To properly manage a successful pecan orchard, a well-developed plan should be implemented. Planning will help growers and managers be prepared for tasks that will need to be addressed throughout the year. This calendar can be used as a resource to help with planning.
Note: Management tips for May through July will be in the May issue of Noble News and Views.
Make needed repairs to the irrigation system. Install new irrigation in orchard expansion areas. Make sure irrigation systems meet the minimum watering requirements for your area. In Oklahoma and Texas, the recommendation is for 1-2 inches of water per week in a pecan orchard. Use soil moisture sensors to determine when available water reaches the bottom of the root zone. For more information on pecan water needs visit Shaping Up Pecans with Irrigation.
Once harvest is completed, clean and perform any equipment maintenance before storing.
Remove trees marked for removal during the previous year.
Continue harvest if needed. Try to finish up harvest by the end of the month.
Continue any needed ground work. Till and pack to smooth any rough spots on the orchard floor, remove any debris left over from harvest, etc.
Decisions will depend on the age of the tree.
- Young trees (trees not in production): Train to a central leader. Remove competing leaders and weak crotches.
- Older trees (trees that are producing): Remove damaged and low hanging branches that interfere with tree management.
Collect graftwood while the trees are dormant.
Continue planting trees.
Finish up any ground work not yet completed.
Prune damaged or dead branches. Also prune any limbs or branches that hang low or interfere with the operation of the orchard.

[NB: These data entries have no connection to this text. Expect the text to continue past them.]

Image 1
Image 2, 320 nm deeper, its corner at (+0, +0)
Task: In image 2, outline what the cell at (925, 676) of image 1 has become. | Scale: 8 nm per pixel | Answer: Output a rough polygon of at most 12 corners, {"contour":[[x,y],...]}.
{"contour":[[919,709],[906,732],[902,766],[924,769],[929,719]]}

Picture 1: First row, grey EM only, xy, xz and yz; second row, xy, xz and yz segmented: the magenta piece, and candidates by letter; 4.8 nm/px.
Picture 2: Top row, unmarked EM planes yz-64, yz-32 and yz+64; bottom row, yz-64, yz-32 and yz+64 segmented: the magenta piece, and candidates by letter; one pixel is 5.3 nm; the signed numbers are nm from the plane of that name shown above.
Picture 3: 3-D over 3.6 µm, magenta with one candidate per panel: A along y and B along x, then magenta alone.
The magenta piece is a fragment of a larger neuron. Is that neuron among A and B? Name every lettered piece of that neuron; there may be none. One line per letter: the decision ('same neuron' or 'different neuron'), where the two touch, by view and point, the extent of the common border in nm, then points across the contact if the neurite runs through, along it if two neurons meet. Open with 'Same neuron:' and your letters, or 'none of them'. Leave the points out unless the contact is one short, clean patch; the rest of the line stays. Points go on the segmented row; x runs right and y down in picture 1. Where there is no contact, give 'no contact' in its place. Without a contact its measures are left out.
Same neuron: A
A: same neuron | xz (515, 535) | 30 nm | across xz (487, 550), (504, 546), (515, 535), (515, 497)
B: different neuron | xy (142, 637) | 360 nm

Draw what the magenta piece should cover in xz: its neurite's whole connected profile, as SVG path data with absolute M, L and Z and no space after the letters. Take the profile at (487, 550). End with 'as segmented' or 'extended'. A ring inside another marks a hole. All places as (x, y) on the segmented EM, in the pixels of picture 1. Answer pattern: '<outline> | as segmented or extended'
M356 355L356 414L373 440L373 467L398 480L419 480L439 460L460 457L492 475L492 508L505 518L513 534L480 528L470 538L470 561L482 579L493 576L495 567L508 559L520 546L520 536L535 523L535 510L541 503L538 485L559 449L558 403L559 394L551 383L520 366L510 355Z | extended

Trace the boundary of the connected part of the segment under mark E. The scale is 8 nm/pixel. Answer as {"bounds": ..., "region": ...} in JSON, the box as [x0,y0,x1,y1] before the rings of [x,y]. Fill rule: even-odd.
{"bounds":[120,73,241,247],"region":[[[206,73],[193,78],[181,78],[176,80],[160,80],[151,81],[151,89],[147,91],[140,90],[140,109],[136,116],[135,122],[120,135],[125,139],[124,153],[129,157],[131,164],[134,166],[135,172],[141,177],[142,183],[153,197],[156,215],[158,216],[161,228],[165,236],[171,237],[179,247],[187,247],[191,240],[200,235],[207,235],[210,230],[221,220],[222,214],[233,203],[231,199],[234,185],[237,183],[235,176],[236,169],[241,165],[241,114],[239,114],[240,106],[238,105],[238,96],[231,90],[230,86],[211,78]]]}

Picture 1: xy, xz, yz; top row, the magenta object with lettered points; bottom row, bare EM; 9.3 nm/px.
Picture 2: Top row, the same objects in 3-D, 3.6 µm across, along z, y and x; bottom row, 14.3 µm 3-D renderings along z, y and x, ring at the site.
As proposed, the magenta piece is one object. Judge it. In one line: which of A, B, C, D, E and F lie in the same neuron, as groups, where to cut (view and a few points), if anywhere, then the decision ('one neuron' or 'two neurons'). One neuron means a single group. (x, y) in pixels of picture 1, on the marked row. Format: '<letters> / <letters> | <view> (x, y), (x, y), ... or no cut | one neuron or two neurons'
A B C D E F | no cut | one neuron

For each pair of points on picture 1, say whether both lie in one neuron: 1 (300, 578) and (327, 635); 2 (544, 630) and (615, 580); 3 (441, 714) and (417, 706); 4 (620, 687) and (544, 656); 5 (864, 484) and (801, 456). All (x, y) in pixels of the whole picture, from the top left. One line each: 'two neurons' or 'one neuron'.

- Last year's grafts: If you grafted trees last year, you will need train the graft as a central leader by removing competition and do a "tip" prune back to stimulate growth.
You should finish collecting any graftwood by early March.
Multiple pests can be in the orchard at any time. Buy or restock pesticide supplies for the upcoming production season.
- Gopher: Use a gopher plow around the outside of the orchard if gopher damage is identified.
- Scale insects/Mites: Dormant oils should be applied before bud break, but temperatures during and after application need to be in the range of 50 to 70 degrees Fahrenheit.
Perform maintenance on sprayers.
Make needed repairs to the irrigation system.
Fertilization depends on the age of the tree.
- First-year trees: Do not fertilize now. Correct amount and timing instructions will be in the May issue of Noble News and Views.
- Second-year trees: Apply 1/2 pound of 46-0-0 every three weeks. Do not continue past the middle of July.
- Third-year trees: Apply 1 pound of 46-0-0 every three weeks. Do not continue past the middle of July.
- 4-year-old and older trees: On production trees, apply fertilizer according to the leaf analysis from the previous July.
If weeds are a problem in the orchard, a pre-emergent herbicide can be applied to the orchard floor as needed. Start maintaining the vegetation on the orchard floor through mowing or grazing. More on weed management in pecans can be found at Weed Management in Pecans.
Apply pre-pollination scab spray to susceptible varieties when leaves are about one-half normal size.
Finish pruning by mid-April.
Start grafting when the bark begins to slip. Watch videos on how to graft using the following methods:
- Bark graft
- Four-flap graft
- Fertilize: It is best to finish fertilization before budbreak.
On mature trees, apply foliar applications of zinc at the rate of 6 pounds of zinc sulfate (36 percent) per acre as leaves begin to unfold. For young trees, apply foliar zinc at a rate of 2 pounds of zinc sulfate (36 percent) per acre in two-week intervals beginning as leaves unfold.
Apply a pre-emergent herbicide. Start maintenance of your vegetation-free strips.
Multiple pests can be in the orchard at any time. Additional information on controlling overwintering insects (hickory shoot curculio, sawfly, leaf hoppers) and other pests can be viewed at Commercial Pecan Insect and Disease Control.
- Casebearer: Set out casebearer traps by the end of the month and start monitoring the pest level, in the southern half of Oklahoma. Check traps at least three times per week (daily preferred) to determine the first male moth capture.
- Phylloxera: If phylloxera was in the orchard during the previous year, spray the tree between bud break and 2 inches of shoot growth. Some chemicals will require a second spray seven to 10 days later. Symptoms appear in July but cannot be controlled at that time.